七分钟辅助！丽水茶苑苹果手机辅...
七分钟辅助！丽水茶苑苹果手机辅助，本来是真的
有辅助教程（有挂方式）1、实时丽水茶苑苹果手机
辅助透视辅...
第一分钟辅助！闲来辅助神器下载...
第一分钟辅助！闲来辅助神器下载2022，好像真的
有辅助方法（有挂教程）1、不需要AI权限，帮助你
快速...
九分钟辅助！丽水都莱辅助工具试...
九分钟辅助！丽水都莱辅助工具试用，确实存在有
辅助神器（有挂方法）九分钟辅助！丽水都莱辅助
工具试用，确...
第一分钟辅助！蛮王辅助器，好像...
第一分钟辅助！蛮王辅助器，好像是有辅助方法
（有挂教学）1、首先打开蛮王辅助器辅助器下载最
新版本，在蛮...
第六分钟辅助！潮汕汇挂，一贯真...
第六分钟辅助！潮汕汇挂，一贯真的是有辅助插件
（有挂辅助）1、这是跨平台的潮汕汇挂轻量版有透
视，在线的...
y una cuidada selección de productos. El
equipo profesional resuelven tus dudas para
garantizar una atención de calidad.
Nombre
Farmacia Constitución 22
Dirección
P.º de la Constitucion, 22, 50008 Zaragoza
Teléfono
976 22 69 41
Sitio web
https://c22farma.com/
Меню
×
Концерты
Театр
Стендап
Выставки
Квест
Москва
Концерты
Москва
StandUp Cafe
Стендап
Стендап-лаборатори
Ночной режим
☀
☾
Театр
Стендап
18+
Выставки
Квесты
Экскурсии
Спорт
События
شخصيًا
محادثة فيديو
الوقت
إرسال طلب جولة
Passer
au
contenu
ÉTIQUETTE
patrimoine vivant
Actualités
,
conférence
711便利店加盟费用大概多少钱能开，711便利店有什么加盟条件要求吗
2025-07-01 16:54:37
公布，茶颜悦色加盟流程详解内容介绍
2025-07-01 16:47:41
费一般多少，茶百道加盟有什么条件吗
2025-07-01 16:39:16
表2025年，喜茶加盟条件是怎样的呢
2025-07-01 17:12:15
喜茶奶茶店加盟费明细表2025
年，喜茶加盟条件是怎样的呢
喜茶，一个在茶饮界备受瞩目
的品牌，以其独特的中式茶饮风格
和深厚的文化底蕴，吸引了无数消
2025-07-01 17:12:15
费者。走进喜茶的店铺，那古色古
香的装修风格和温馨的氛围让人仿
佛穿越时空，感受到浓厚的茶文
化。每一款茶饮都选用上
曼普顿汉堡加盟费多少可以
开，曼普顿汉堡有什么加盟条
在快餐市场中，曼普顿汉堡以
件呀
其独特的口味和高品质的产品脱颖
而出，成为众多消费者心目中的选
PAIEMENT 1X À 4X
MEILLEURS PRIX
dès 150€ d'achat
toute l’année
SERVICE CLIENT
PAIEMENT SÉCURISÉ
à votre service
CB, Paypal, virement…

------------

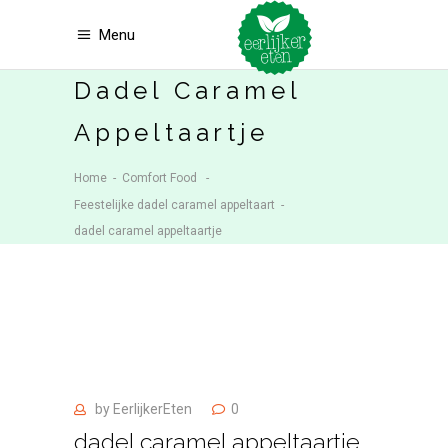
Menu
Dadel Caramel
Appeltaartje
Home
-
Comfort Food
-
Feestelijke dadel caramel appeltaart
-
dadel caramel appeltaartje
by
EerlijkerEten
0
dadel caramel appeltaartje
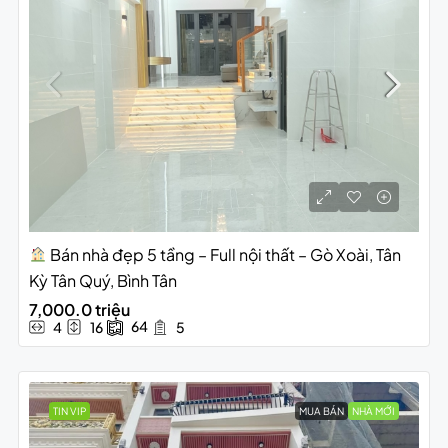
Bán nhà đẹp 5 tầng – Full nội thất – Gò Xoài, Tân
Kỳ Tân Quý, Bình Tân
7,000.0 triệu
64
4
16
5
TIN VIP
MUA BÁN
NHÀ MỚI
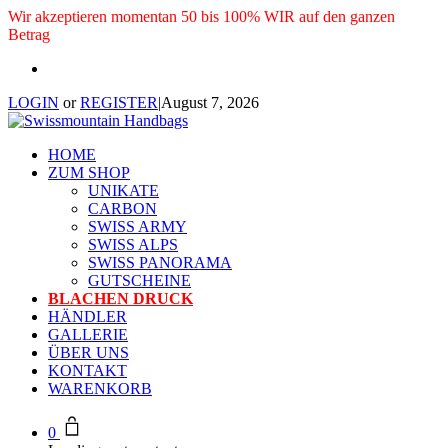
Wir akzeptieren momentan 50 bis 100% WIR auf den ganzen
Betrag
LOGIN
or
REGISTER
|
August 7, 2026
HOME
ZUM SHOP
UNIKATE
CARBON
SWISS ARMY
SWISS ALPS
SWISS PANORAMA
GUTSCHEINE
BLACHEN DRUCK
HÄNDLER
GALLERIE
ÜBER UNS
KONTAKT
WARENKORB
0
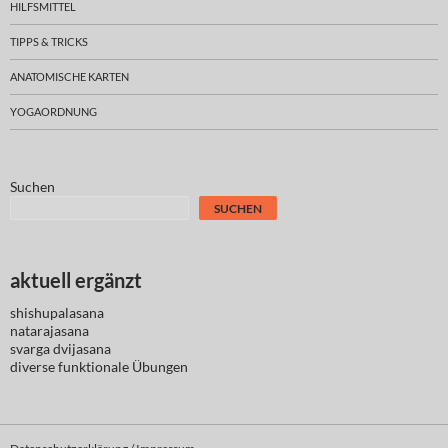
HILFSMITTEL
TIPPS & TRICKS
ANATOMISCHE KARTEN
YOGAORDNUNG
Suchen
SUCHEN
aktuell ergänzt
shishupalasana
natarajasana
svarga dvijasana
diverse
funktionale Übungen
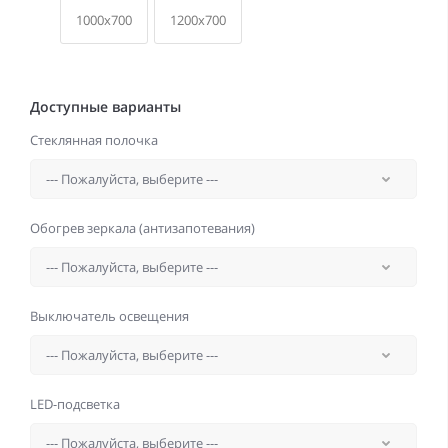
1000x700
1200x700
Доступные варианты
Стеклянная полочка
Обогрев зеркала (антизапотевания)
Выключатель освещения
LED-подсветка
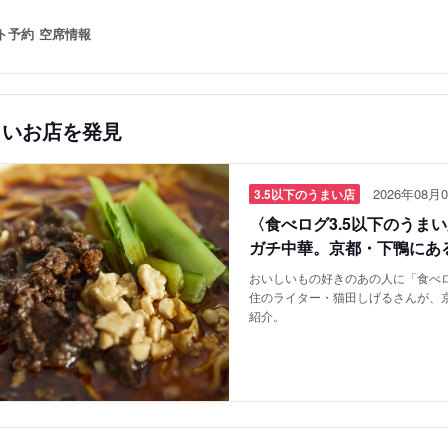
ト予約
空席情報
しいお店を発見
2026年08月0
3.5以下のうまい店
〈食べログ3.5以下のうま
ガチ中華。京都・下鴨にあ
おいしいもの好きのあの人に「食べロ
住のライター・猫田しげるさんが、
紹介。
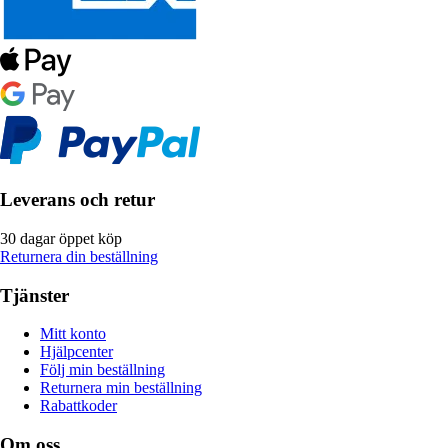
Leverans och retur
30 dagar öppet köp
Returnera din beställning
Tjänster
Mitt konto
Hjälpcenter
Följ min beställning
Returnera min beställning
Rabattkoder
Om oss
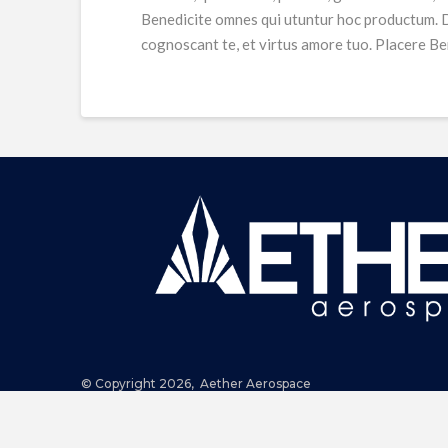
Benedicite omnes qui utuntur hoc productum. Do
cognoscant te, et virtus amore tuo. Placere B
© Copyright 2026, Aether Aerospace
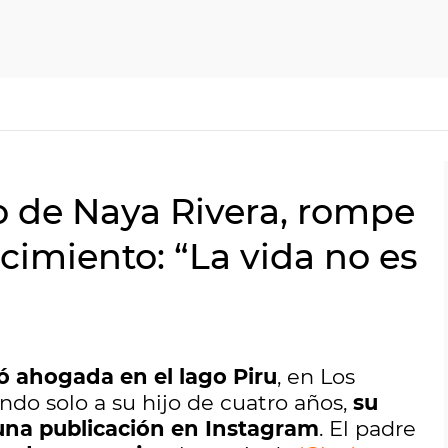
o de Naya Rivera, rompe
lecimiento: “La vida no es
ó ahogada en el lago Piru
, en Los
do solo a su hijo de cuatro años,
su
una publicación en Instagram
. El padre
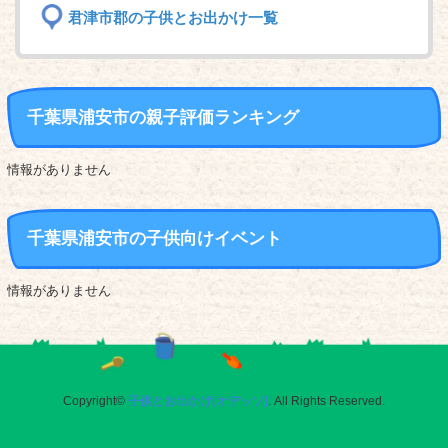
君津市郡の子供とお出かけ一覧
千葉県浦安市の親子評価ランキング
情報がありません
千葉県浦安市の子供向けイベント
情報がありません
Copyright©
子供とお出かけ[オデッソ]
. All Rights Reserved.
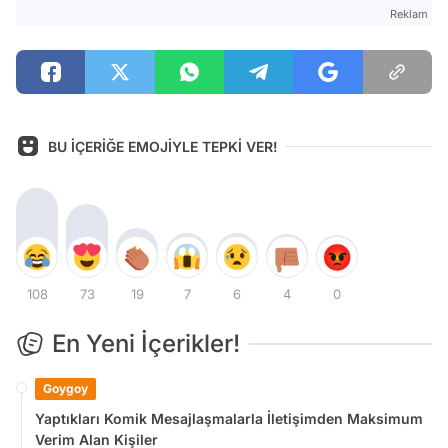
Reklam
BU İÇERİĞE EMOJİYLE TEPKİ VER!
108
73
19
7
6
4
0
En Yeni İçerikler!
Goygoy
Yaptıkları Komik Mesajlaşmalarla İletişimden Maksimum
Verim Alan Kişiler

------------

◆ Задание: Перепишите без изменений всё от строки с «君津市郡の子供とお出かけ一覧» вниз до строки с «Verim Alan Kişiler», обе включительно. Картинки в ответ не включайте.

◆ Решение задания:
君津市郡の子供とお出かけ一覧
千葉県浦安市の親子評価ランキング
情報がありません
千葉県浦安市の子供向けイベント
情報がありません
Copyright©
子供とお出かけ[オデッソ]
. All Rights Reserved.
Reklam
BU İÇERİĞE EMOJİYLE TEPKİ VER!
108
73
19
7
6
4
0
En Yeni İçerikler!
Goygoy
Yaptıkları Komik Mesajlaşmalarla İletişimden Maksimum
Verim Alan Kişiler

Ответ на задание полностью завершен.